The main conflict in Phaedra, by Racine, can be stated in various ways.
Although they differ slightly, the meanings are basically the same.
The
characters struggle with reason versus emotions, feeling versus restraint.
Hippolytus loves Aricia, but his father, Theseus, condemns this love.
Hippolytus tries to deny and hide his love. He says about his father's
disapproval for the woman he loves, "He's doomed her to be single all
her
days. / Shall I take up her cause then, brave his rage, / Set a rebellious
pattern for the age, / Commit my youth to love's delirium?" (Act I,
Scene I, p.
173). Hippolytus's mentor wisely tells him, "if love's appointed hour
has
come, / It's vain to reason; Heaven will not hear it."
Phaedra loves Hippolytus but her love is condemned by society because
he is
her husband's son. She knows that her feelings are wrong, and tries
in vain
to change them or at least suppress them. At the end of Act IV, scene
VI,
Oenone tries to console the queen, telling her that emotions cannot
be
constrained by reason and will. She states that "weakness is natural,"
and
that Phaedra should "accept her moral lot" (p 201). Phaedra then lashes
out
at the nurse, saying that her arguments make excuses for evilness and
desire
and, "smooth the path for them the way to sin and wrath" (202). Phaedra
realizes that the only way to control her passions, to end them is
to end her
life.
Aricia also tries to deny her feelings for Hippolytus, at first, because
she
does not like love very much at all. She too sought to avoid love and
was
even thankful that Theseus helped her in this quest. She told Ismene
during
Scene II of Act II, "You know how I, a lifelong enemy/ Of love, gave
thanks
for Theseus' tyranny, / Since he forbade what I was glad to shun" (181).

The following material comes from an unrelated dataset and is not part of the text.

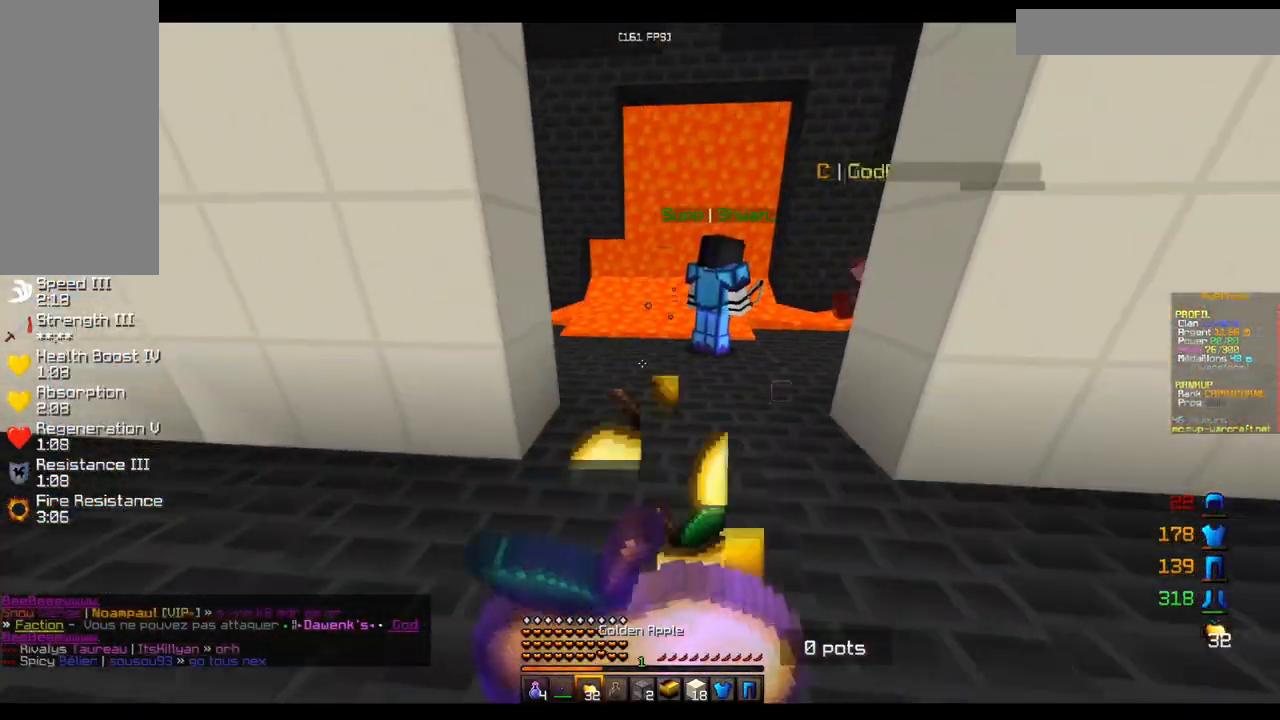
{"keys": ["q", "s"], "mouse": ["right"], "events": []}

In the end, however, none of the characters was really able to use
reason,
restraint, or their own will to dampen their passions. On the contrary,
love
and passion doom the characters. Theseus is also done in by his passionate
feelings when he curses his son without thinking or using reason when
examining the case against Hippolytus.
The conflict of the play clearly is between man and his own nature.
Which side of man comes out the winner in Racine's play? Hippolytus gives
the answer when he states, "My reason can't
rein in my heart, I see" (Act II Scene II pg. 183).